Actually only  5% of the county of Caithness is  cropped, if that – the rest is as it always was.  But yesterday winter feeding of  birds relied on that 5% in crop.
  As a boy I saw grain and turnips crops choked by charlock, carron, day  nettle and other weeds, the yield a fraction of today’s, oat crops annihilated by “grub”, the larvae of the crane fly.  
Counter-measures of mixed Paris Green and bran were usually applied, frequently too little and too  late.  Today, grub can be dealt with easily with an insecticide spray, though that is now under serious threat. As farmers we can do no other.

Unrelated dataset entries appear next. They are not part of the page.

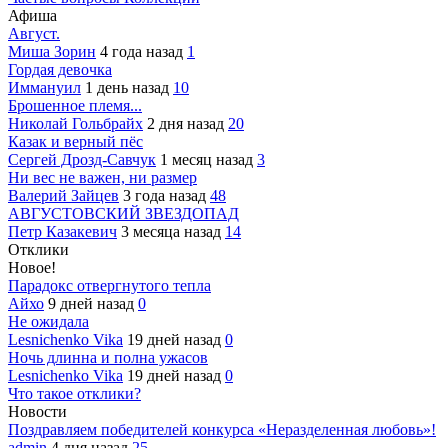
Афиша
Август.
Миша Зорин
4 года назад
1
Гордая девочка
Иммануил
1 день назад
10
Брошенное племя...
Николай Гольбрайх
2 дня назад
20
Казак и верный пёс
Сергей Дрозд-Савчук
1 месяц назад
3
Ни вес не важен, ни размер
Валерий Зайцев
3 года назад
48
АВГУСТОВСКИЙ ЗВЕЗДОПАД
Петр Казакевич
3 месяца назад
14
Отклики
Новое!
Парадокс отвергнутого тепла
Айхо
9 дней назад
0
Не ожидала
Lesnichenko Vika
19 дней назад
0
Ночь длинна и полна ужасов
Lesnichenko Vika
19 дней назад
0
Что такое отклики?
Новости
Поздравляем победителей конкурса «Неразделенная любовь»!
admin
4 дня назад
25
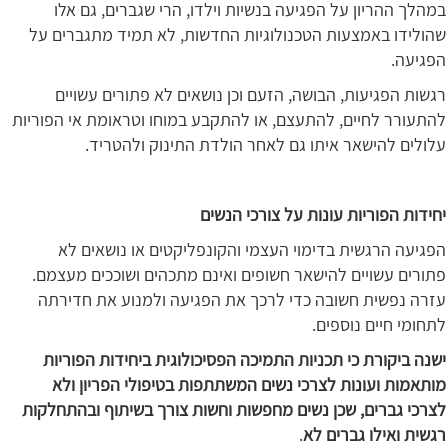
במהלך ההריון על הפגיעה בנשיות וילדו, הרי שגברים, גם אלו
שהולידו באמצעות הטכנולוגיות החדשות, לא תמיד מתגברים על
הפגיעה.
רגשות הפגיעות, הבושה, הזעם וכן נושאים לא פתורים עשויים
להתעורר לחיים, להתעצם, או להתקבע במוחו וטראומת אי הפוריות
עלולים להישאר איתו גם לאחר הולדת התינוק ולהטריד.
יחידות הפוריות עונות על צורכי הנשים
הפגיעה הרגשית בדימוי העצמי והקונפליקטים או נושאים לא
פתורים עשויים להישאר חשופים ואינם מתכהים ושוככים מעצמם.
עזרה נפשית חשובה כדי לרכך את הפגיעה ולמנוע את חדירתה
לתחומי חיים נוספים.
ישנה ביקורת כי תכניות התמיכה הפסיכולוגית ביחידות הפוריות
מותאמות ועונות לצרכי נשים המשתתפות בטיפולי הפריון ולא
לצרכי גברים, שכן נשים מחפשות וחשות צורך בשיתוף ובהתחלקות
רגשית ואילו גברים לא
.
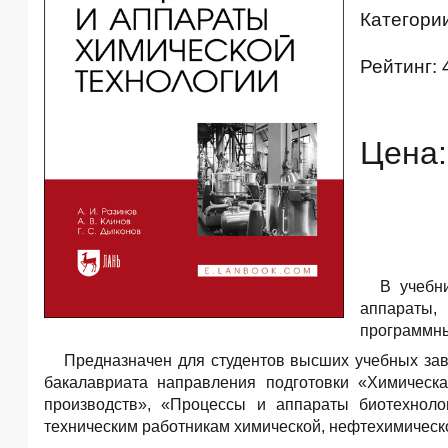
Категори
Рейтинг: 
Цена:
В учебн
аппараты,
программны
Предназначен для студентов высших учебных за
бакалавриата направления подготовки «Химическ
производств», «Процессы и аппараты биотехноло
техническим работникам химической, нефтехимическ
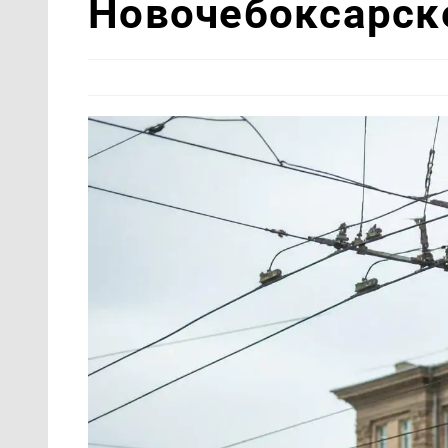
Новочебоксарск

‘Yesterday’ throughout the winter, the farmer’s bounty was still available in the turnip fields, the root crop often not finally cleared until late May.
Weeds and seeds lay in profusion in the neeps, a haven for partridge and hare and rabbit.
Today there  are few fields of turnips in Caithness, though we still grow some for sheep at lambing time - a godsend in a harsh spring.
Where neeps are grown they are kept weed free by pre-emergent sprays. The crop is clean, the yield is good, weed seeds for birds are non-existent.  The men who yesterday hoed and weeded and carted the turnip fields for weeks on end are long gone.
Today,  we plough it, harrow it, sow it, spray it, harvest it, get it done as we produce greatly  increased quantities of food at comparatively low  prices for the supermarkets.  
Today  there is no time to sit against a dyke, or on the lea side of a stook in the sunshine to enjoy a ‘half-yoking’  while the horses rest, to lean on a gate and study the cattle, to do all those things our fathers did at an easier pace of life.  
The birds and the bees are the losers, as well as us.   
Is it not odd that when we have something good we do not treasure it, when it is gone, we cry for it?